Although tetanus is much more common in horses than cattle, it can occur in cattle. The bacterium that causes tetanus can survive in the soil for years as it forms a spore to protect it from the elements. If a spore enters a wound, Dr. Harold Newcomb indicates in Bovine Veterinarian that it will start growing rapidly and produce a nervous system toxin that binds to the animal’s nerve endings, which causes spastic paralysis.
Signs of tetanus are difficult to note early in the disease and delayed treatment decreases the chance of survival. Calves with tetanus walk stiffly and sometimes will have their third eyelid exposed all the time, thus covering part of their eyeballs.

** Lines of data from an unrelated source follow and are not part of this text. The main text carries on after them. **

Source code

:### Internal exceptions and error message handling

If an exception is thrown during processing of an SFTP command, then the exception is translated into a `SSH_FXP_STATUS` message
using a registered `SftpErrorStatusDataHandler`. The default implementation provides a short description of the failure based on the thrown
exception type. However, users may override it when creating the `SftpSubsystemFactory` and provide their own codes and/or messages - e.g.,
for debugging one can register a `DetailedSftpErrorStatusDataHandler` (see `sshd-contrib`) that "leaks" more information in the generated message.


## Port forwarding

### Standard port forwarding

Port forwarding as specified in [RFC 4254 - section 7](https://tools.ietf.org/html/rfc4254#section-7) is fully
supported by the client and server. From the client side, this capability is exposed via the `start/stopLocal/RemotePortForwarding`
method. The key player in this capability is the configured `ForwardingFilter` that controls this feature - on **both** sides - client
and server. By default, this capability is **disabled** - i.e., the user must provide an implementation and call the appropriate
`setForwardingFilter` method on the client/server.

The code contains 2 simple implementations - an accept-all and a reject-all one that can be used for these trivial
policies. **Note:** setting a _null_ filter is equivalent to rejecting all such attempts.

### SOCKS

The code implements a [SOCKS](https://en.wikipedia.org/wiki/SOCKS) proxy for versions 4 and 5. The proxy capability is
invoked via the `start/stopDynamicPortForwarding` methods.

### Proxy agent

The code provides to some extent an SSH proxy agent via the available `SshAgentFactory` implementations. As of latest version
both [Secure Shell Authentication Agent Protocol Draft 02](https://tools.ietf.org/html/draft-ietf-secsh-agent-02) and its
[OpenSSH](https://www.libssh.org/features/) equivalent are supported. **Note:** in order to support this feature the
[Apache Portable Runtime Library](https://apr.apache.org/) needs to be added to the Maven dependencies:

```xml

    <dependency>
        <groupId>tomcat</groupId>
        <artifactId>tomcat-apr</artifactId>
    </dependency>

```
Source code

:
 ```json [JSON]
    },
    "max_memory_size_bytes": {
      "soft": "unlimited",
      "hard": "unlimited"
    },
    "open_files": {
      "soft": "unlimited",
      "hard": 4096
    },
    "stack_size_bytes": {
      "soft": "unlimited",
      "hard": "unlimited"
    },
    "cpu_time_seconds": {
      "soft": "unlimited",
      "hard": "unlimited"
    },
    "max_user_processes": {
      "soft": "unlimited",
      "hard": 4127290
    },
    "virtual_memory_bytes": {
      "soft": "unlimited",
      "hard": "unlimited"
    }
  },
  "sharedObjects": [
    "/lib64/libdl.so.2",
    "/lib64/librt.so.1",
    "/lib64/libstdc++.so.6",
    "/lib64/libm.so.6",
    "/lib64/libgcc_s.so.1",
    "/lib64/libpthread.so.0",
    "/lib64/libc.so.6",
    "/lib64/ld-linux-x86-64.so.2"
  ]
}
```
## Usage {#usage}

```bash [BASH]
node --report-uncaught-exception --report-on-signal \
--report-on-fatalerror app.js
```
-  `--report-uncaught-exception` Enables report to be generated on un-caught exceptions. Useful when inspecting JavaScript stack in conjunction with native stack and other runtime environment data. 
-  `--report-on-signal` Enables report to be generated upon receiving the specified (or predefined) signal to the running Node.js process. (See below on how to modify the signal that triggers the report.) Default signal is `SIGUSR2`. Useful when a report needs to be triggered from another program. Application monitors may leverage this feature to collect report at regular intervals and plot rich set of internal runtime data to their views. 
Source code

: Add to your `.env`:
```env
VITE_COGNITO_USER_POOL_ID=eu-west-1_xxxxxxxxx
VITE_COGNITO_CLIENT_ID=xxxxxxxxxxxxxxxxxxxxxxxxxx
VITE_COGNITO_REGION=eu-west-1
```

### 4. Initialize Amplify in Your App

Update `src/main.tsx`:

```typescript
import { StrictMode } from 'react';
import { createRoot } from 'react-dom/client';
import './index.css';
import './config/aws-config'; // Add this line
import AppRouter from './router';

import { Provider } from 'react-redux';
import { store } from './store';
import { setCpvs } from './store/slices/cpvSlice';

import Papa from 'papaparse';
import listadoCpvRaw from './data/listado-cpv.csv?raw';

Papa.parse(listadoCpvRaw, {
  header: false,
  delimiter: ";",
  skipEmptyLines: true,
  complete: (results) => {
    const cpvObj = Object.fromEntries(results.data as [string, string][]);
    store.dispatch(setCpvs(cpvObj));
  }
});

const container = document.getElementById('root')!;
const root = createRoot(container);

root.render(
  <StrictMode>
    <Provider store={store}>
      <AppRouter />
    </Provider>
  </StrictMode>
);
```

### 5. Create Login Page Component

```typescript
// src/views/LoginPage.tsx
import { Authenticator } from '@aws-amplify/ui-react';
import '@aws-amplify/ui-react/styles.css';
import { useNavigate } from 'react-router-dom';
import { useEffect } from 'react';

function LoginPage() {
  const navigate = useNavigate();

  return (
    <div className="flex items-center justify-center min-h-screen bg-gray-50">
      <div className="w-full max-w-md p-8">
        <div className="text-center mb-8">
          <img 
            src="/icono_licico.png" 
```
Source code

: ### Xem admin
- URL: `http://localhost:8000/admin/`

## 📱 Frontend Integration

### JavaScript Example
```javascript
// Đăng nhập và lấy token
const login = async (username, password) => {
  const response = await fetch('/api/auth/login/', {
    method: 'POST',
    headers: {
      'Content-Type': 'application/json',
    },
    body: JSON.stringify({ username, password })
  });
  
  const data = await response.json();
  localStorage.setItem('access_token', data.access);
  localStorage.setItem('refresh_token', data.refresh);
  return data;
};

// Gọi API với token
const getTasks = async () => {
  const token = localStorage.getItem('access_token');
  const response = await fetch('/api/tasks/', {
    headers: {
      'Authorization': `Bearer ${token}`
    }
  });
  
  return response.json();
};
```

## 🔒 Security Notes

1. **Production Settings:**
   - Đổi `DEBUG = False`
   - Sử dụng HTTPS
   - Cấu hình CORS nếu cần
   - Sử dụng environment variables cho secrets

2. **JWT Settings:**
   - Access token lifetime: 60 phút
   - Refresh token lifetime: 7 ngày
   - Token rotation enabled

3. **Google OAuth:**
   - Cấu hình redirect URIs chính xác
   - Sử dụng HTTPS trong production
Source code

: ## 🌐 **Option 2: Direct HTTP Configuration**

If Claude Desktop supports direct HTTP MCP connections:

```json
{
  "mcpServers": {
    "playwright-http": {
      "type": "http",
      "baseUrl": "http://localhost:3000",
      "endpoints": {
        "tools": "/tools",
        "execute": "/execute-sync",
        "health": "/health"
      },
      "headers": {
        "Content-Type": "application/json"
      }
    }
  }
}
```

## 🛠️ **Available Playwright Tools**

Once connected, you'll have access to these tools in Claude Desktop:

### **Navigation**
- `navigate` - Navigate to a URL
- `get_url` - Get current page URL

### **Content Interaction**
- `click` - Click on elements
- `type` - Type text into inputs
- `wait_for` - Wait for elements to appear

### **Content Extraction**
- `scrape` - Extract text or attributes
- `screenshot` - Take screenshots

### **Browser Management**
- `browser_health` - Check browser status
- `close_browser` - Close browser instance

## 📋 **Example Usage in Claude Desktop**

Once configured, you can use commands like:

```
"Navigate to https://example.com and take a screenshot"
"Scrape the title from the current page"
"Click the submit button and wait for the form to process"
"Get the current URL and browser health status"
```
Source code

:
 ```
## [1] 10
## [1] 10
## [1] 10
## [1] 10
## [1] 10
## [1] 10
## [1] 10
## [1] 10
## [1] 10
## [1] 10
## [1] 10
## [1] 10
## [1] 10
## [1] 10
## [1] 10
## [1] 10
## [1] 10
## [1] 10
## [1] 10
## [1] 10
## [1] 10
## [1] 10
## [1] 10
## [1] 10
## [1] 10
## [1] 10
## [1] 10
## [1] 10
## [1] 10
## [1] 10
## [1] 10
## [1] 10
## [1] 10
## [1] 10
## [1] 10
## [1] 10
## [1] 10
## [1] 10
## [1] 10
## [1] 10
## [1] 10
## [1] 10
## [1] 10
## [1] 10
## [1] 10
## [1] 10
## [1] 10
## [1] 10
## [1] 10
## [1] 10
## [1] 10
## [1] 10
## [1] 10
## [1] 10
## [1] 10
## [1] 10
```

The most likely cause of tetanus in calves is when they are castrated using the elastrator or banding method; in fact, all three cases I have seen in calves were related to castrating large calves with an elastrator band. The elastrator method causes the scrotal tissue and testicle to die and they fall off due to lack of blood supply. However, this lack of blood supply sets up an environment without oxygen in the scrotum area and the tetanus organism grows when there isn’t any oxygen. Chances of tetanus are less if calves are banded when they are young because the scrotum dies and falls off sooner; if you are going to use an elastrator to band calves for castration, it is better to do it when they are less than 3 months old. If the calf is surgically castrated, you need to remove the scrotal skin at a 45-degree angle to allow drainage and turn the calves out to pasture as it is much cleaner. If you have had cases of tetanus in your cattle or you band calves for castration, consider the tetanus vaccine that is effective at preventing the disease but is certainly not indicated in every herd.